Paul Ludwig (Eros and Polis) observes that “A recurrent feature of ancient Greek political discourse was the assertion that erotic passion was a causal factor in the emergence and maintenance, as well as the decline, of the Greek polis.” But this didn’t make the Greek proto-Foucauldians: “the term eros included the ordinary meanings of love and sexuality but went beyond these to embrace a wide array of inclinations comprising ambition, patriotism, and other aspirations that were properly political in nature.” Thus, “Thucydides’ hard-headed and purely political account of the Peloponnesian War makes use of erotic terminology to describe ambition, including, for example, a citizen’s ambition to serve the state, a community’s ambition to liberate itself from bondage, and an imperial power’s ambition to attempt a foreign conquest.”

This expansion of eros was based “on purely formal resemblances among sexual desire, love, and ambition as well as higher aspirations such as patriotism and cosmopolitanism. Common features in the psychological responses to each of these passions led orators, poets, and philosophers to conclude that said passions were differing manifestations of a single, underlying eros.”
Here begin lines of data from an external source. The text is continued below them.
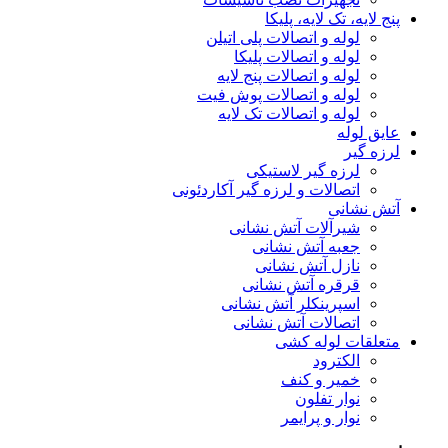
پنج لایه، تک لایه، پلیکا
لوله و اتصالات پلی اتیلن
لوله و اتصالات پلیکا
لوله و اتصالات پنج لایه
لوله و اتصالات پوش فیت
لوله و اتصالات تک لایه
عایق لوله
لرزه گیر
لرزه گیر لاستیکی
اتصالات و لرزه گیر آکاردئونی
آتش نشانی
شیرآلات آتش نشانی
جعبه آتش نشانی
نازل آتش نشانی
قرقره آتش نشانی
اسپرینکلر آتش نشانی
اتصالات آتش نشانی
متعلقات لوله کشی
الکترود
خمیر و کنف
نوار تفلون
نوار و پرایمر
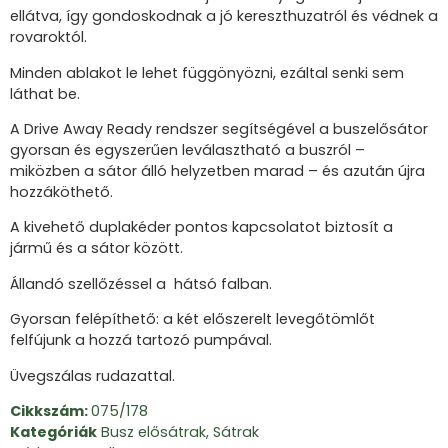
ellátva, így gondoskodnak a jó kereszthuzatról és védnek a
rovaroktól.
Minden ablakot le lehet függönyözni, ezáltal senki sem
láthat be.
A Drive Away Ready rendszer segítségével a buszelősátor
gyorsan és egyszerűen leválasztható a buszról –
miközben a sátor álló helyzetben marad – és azután újra
hozzáköthető.
A kivehető duplakéder pontos kapcsolatot biztosít a
jármű és a sátor között.
Állandó szellőzéssel a hátsó falban.
Gyorsan felépíthető: a két előszerelt levegőtömlőt
felfújunk a hozzá tartozó pumpával.
Üvegszálas rudazattal.
Cikkszám:
075/178
Kategóriák
Busz elősátrak
,
Sátrak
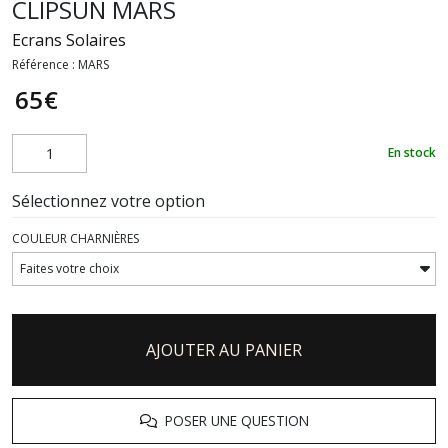
CLIPSUN MARS
Ecrans Solaires
Référence :
MARS
65
€
En stock
Sélectionnez votre option
COULEUR CHARNIÈRES
AJOUTER AU PANIER
POSER UNE QUESTION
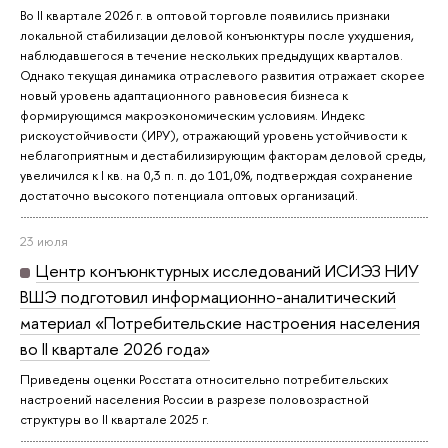
Во II квартале 2026 г. в оптовой торговле появились признаки
локальной стабилизации деловой конъюнктуры после ухудшения,
наблюдавшегося в течение нескольких предыдущих кварталов.
Однако текущая динамика отраслевого развития отражает скорее
новый уровень адаптационного равновесия бизнеса к
формирующимся макроэкономическим условиям. Индекс
рискоустойчивости (ИРУ), отражающий уровень устойчивости к
неблагоприятным и дестабилизирующим факторам деловой среды,
увеличился к I кв. на 0,3 п. п. до 101,0%, подтверждая сохранение
достаточно высокого потенциала оптовых организаций.
23 июля
Центр конъюнктурных исследований ИСИЭЗ НИУ
ВШЭ подготовил информационно-аналитический
материал «Потребительские настроения населения
во II квартале 2026 года»
Приведены оценки Росстата относительно потребительских
настроений населения России в разрезе половозрастной
структуры во II квартале 2025 г.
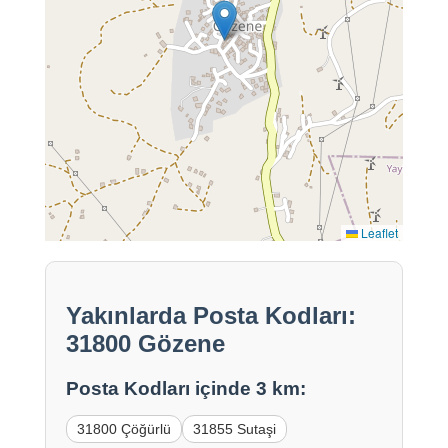
Leaflet
Yakınlarda Posta Kodları:
31800 Gözene
Posta Kodları içinde 3 km:
31800 Çöğürlü
31855 Sutaşi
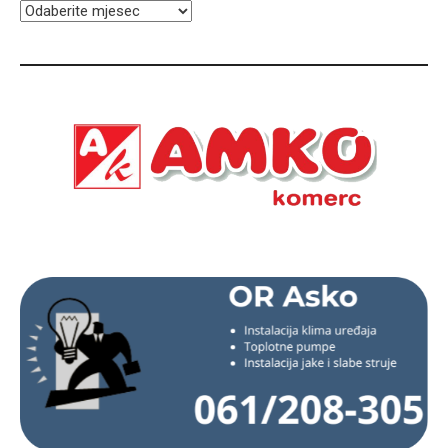
ARHIVA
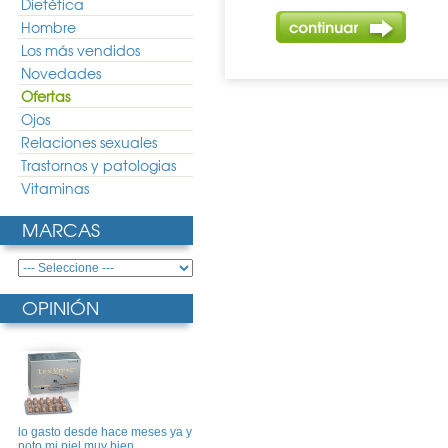
Dietética
Hombre
Los más vendidos
Novedades
Ofertas
Ojos
Relaciones sexuales
Trastornos y patologias
Vitaminas
MARCAS
OPINIÓN
lo gasto desde hace meses ya y
noto mi piel muy bien ..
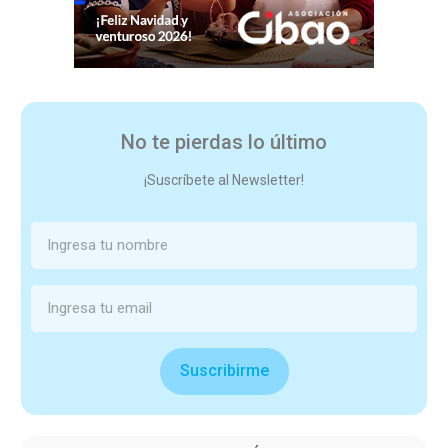
No te pierdas lo último
¡Suscríbete al Newsletter!
Suscribirme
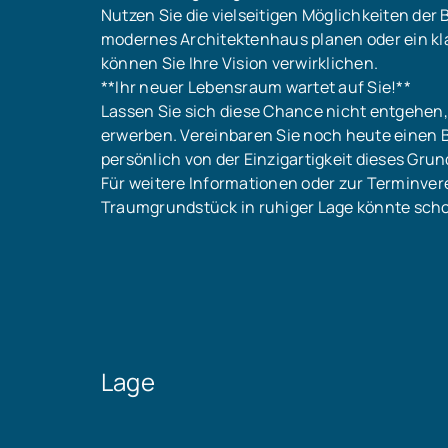
Nutzen Sie die vielseitigen Möglichkeiten der 
modernes Architektenhaus planen oder ein kl
können Sie Ihre Vision verwirklichen.
**Ihr neuer Lebensraum wartet auf Sie!**
Lassen Sie sich diese Chance nicht entgehen,
erwerben. Vereinbaren Sie noch heute einen 
persönlich von der Einzigartigkeit dieses Gru
Für weitere Informationen oder zur Terminver
Traumgrundstück in ruhiger Lage könnte scho
Lage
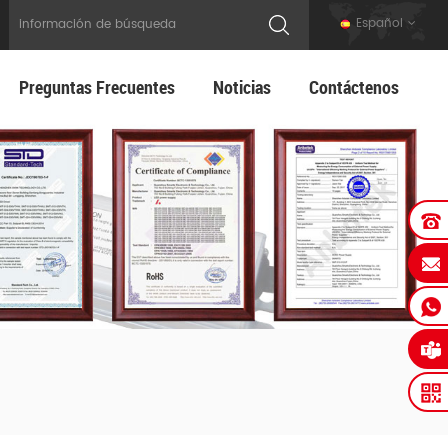
Español
Preguntas Frecuentes
Noticias
Contáctenos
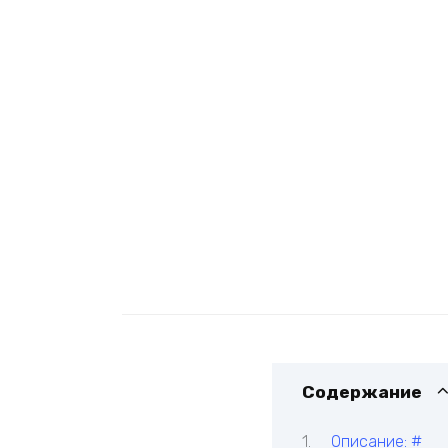
Содержание
Описание: #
Specifically, human beings are driven by passion both toward greater autonomy and choice, and toward deeper communion with other human beings. These desires need to be balanced in order to form a stable polis: “At the core of every republican regime lies a particular political psychology in which a carefully negotiated balance between personal liberty and civic dedication remains satisfying and fulfilling to most citizens. . . . the desire for perfect freedom as well as the need to belong to a greater whole, were diagnosed as erotic wishes by classical authors. Plato and Aristophanes, for example, were particularly interested in the aspiration to transform the polity into one great household, binding the citizens together through ties of mutual affection.”

Eros could fragment a polis, or reunite it. Or, alternatively, it could drive a polis toward expansive policies: “Thucydides, Aristophanes, and Plato all understood the transformation from republic to empire to be motivated, in part, by a cosmopolitan yearning, the desire to partake of foreign experiences, products, and customs; in their view, many Athenians wished to transcend the confining limitations of the local and the particular.”